# Testo di studio
------------

Questo accadde nel 1944. Ritornerò sull’argomento in altri capitoli.

CAPITOLO SESTO

Brescia, gennaio 2014

San Gallo ora si presenta come un paese sparso lungo una strada pianeggiante.
Le case, tutte rifatte a nuovo e dotate di servizi igienici interni, non assomigliano più a quelle vecchie case contadine costruite verso la seconda metà del Settecento.
Un lungo porticato sulla facciata al piano terreno, un loggiato al primo piano; all’interno del porticato, sulla destra, c’era la cucina, mentre sulla sinistra la stalla.
Sopra la stalla si trovava il fienile, con un buco di circa ottanta centimetri che collegava la stalla: serviva per far scendere il fieno nella greppia.
All’interno del loggiato c’erano due camere.

Vorrei soffermarmi a descrivere le funzioni del porticato negli anni Trenta e Quaranta, dove ogni giorno arrivavano i personaggi più strani e il nonno sovrintendeva a tutte le operazioni, dando a tutti saggi consigli.
Un lungo tavolato sostenuto da due cavalletti in legno era l’unico arredamento.

Ma chi erano questi personaggi che passavano o si fermavano sotto questo portico?
Ogni giorno c’era un accattone che cercava la carità: quello del lunedì si riconosceva dal cattivo odore che emanava; quello del mercoledì da come era vestito — giacca a brandelli, pantaloni con pezze di vari colori — e aveva una bisaccia unta e bisunta (chissà cosa conteneva).
Poi arrivava quello del venerdì, con un paio di zoccoli che facevano un rumore dal ritmo particolare, forse per farsi sentire mentre arrivava.


La mia nonna paterna aveva sempre in serbo qualcosa da dare loro: un uovo, un paio di mele o qualche centesimo.
Recitavano sempre una preghiera quando arrivavano sotto il portico.

Periodicamente arrivavano anche i frati cercatori: avevano una bisaccia doppia sulla spalla, dello stesso colore del saio che indossavano. Anche a loro mia nonna donava qualcosa, soprattutto un po’ di noci — forse perché aveva sentito raccontare dal nonno il famoso episodio del “miracolo delle noci” tratto dai Promessi sposi.

Gli altri personaggi che esercitavano su di me un fascino particolare erano coloro che facevano i mestieri più vari.
Il signor Agostino (chissà perché lo chiamavano così) faceva lo straccivendolo: era vestito in modo strano, con le fasce militari alle gambe come i fanti della Prima guerra mondiale, pantaloni unti e bisunti e una giubba militare tutta sbrindellata.
Mangiava tutto ciò che per noi non era commestibile: latte andato a male, mele marce, uccellini con le penne, lardo rancido e altre porcherie.
Tant’è vero che una volta gli venne una dissenteria talmente forte che non fece in tempo a calarsi i pantaloni e fu costretto a lavarli nel ruscello, rimanendo in mutande in un fienile finché non si asciugarono.

------------

# Dati registrati
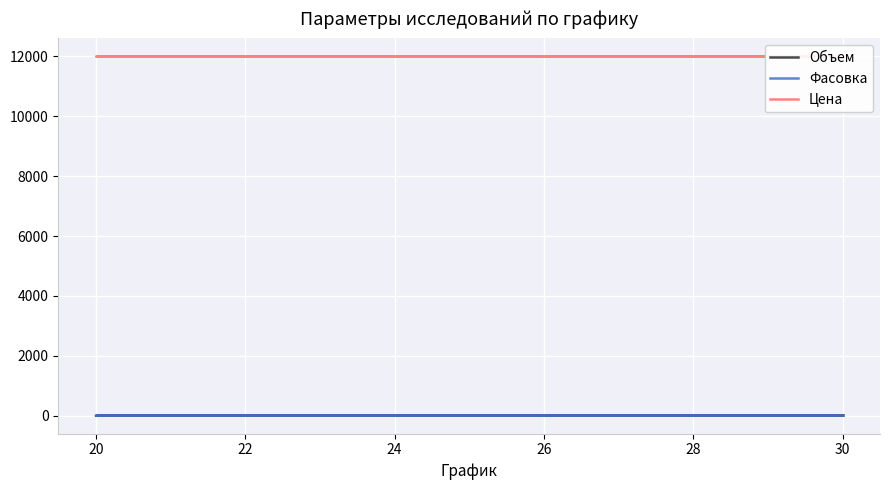

Which series has the largest total across all categories?

Цена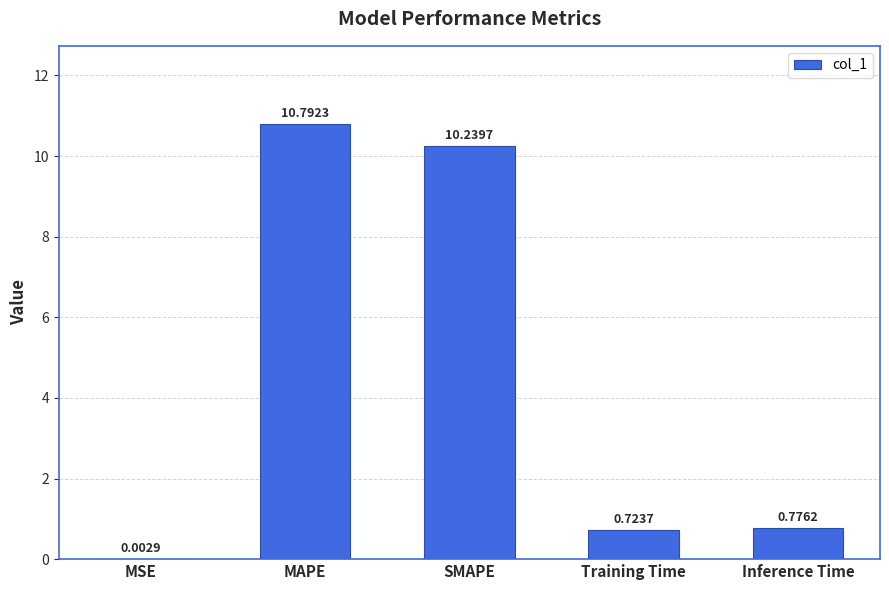

What is the change in value from MAPE to Inference Time?

-10.0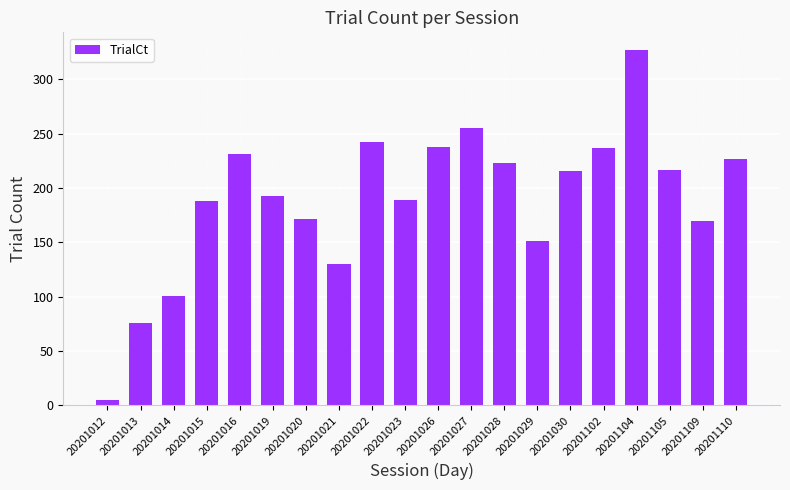

What is the sum of the values at 20201014 and 20201015?

289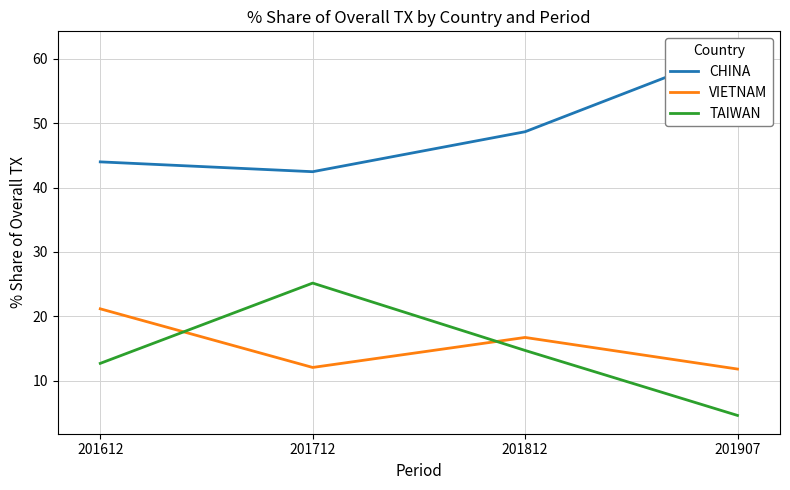

True or false: TAIWAN and CHINA intersect in this chart.

False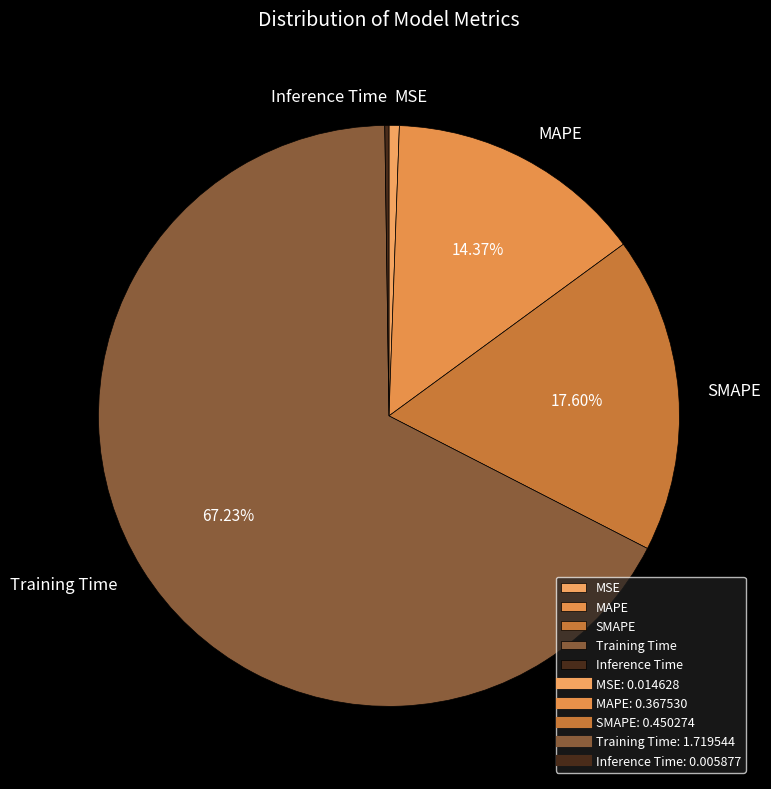

What portion of the pie excludes MAPE?

85.6%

------------

# Metti in pratica
1. Secondo il testo su San Gallo, che cosa dava la nonna paterna agli accattoni?
2. Trasforma in un elenco puntato il paragrafo del testo su San Gallo che inizia con "San Gallo ora si presenta", mantenendo i fatti principali.
I dati non servono per questo esercizio.

# Risultati dell'esercizio
1. Un uovo, un paio di mele o qualche centesimo.

2.
- San Gallo oggi è un paese sparso lungo una strada pianeggiante.
- Le case, rifatte a nuovo e con servizi igienici interni, non somigliano più alle vecchie case contadine della seconda metà del Settecento.
- Le vecchie case avevano un lungo porticato al piano terreno e un loggiato al primo piano.
- Nel porticato c'erano la cucina a destra e la stalla a sinistra.
- Sopra la stalla c'era il fienile, con un buco di circa ottanta centimetri per far scendere il fieno nella greppia.
- Nel loggiato c'erano due camere.